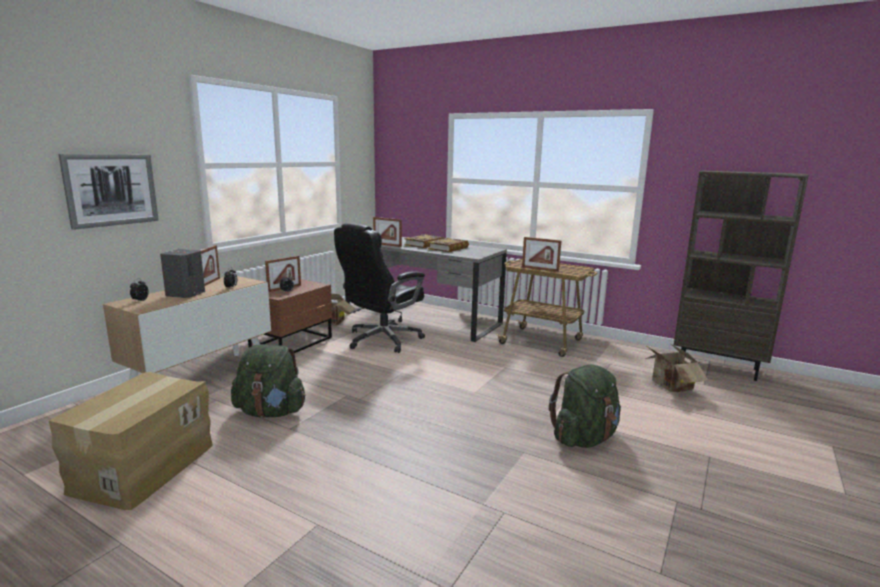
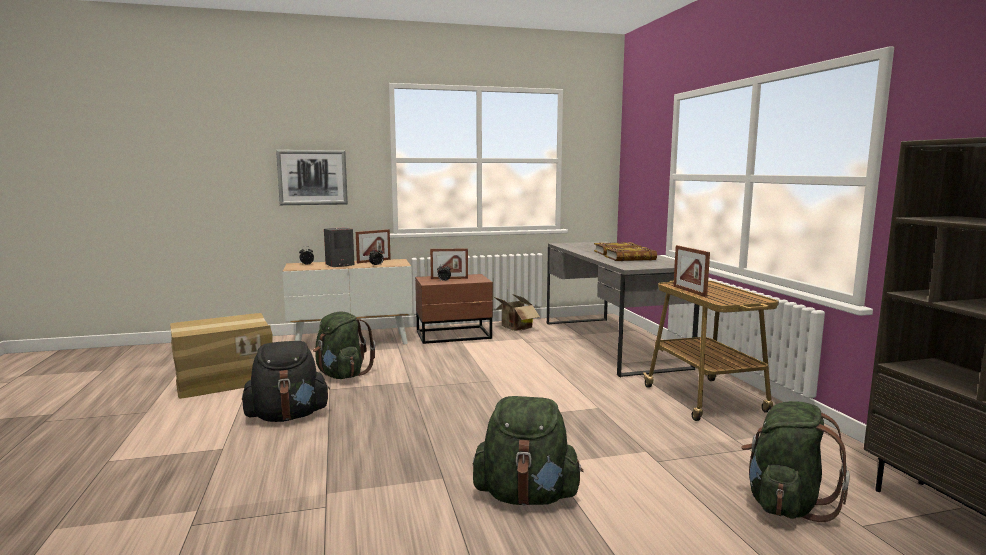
camera: 45 degrees right, 5 degrees down
(309, 468) = (288, 416): none -> black backpack
(382, 340) = (530, 351): black office chair -> none
(387, 245) = (576, 249): picture frame -> none
(670, 386) = (785, 504): cardboard box -> green backpack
···
:: WHAT YOU HAVE TO DO ::
The copy you return must match the records above exactly, minus any images.

:: TASK RESPONSE ::
camera: 45 degrees right, 5 degrees down
(309, 468) = (288, 416): none -> black backpack
(382, 340) = (530, 351): black office chair -> none
(387, 245) = (576, 249): picture frame -> none
(670, 386) = (785, 504): cardboard box -> green backpack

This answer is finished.